▶ **DOCUMENT SEGMENT**
- - - -
This is the story of an American soldier who survived and became a hero. When American troops liberated the Niigata POW camp after the Japanese surrender, Corporal Joseph O. Quintero greeted them with a homemade American flag that had been sewn together in secrecy. The son of Mexican immigrants, Joseph Quintero grew up in a converted railroad caboose in Fort Worth, Texas, and joined the Army to get $21 a month and three meals a day. He manned a machine gun in the defense of Corregidor before his unit was captured by the Japanese. When prisoners of war were transported to Japan, Joseph survived a razor-blade appendectomy on the “hell ship” voyage. In the prison camp he cared for his fellow prisoners as a medic and came to be known as Don Jose.
- - - -
▶ **REQUIRED TASKS**
1. According to the text about Joseph O. Quintero, why did he join the Army?
2. Please carry on the text about Joseph O. Quintero from where it stops.

(Page images and extracted text)
- - - -
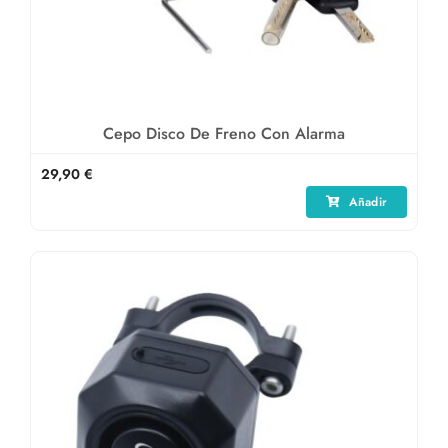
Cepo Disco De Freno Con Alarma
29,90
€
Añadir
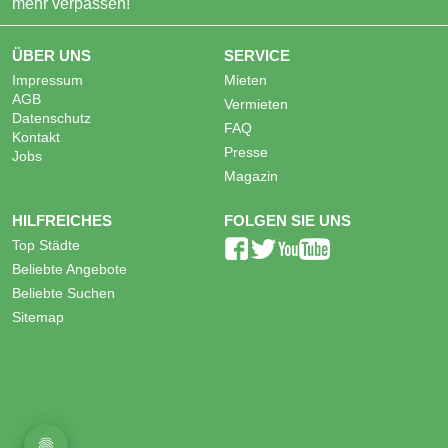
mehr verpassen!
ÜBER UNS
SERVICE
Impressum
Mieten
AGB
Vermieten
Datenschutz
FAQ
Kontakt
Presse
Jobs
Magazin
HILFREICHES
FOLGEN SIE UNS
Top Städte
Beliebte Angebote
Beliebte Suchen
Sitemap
- - - -
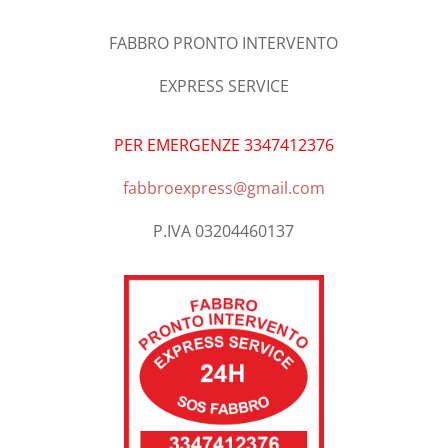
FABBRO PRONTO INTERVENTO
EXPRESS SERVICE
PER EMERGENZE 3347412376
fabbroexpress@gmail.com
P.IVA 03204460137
- - - -
▶ **ANSWERS GIVEN**
1. To get $21 a month and three meals a day.

2.
Joseph’s narrative is an enlisted man’s view of the war with first-hand descriptions of conditions in the POW camps and personal glimpses of what he and his buddies did, endured and talked about. The authors have drawn on other histories and official documents to put his story into perspective and focus on a little-known chapter of World War II.
Ezequiel L. Ortiz is a retired military officer and public school teacher who has lived in New Mexico for the past 30 years. He has written articles on local history, Hispanic heritage and military subjects for national and regional publications.
James A. McClure is a freelance writer, editor and public relations consultant. He is a retired Naval Reserve public affairs officer.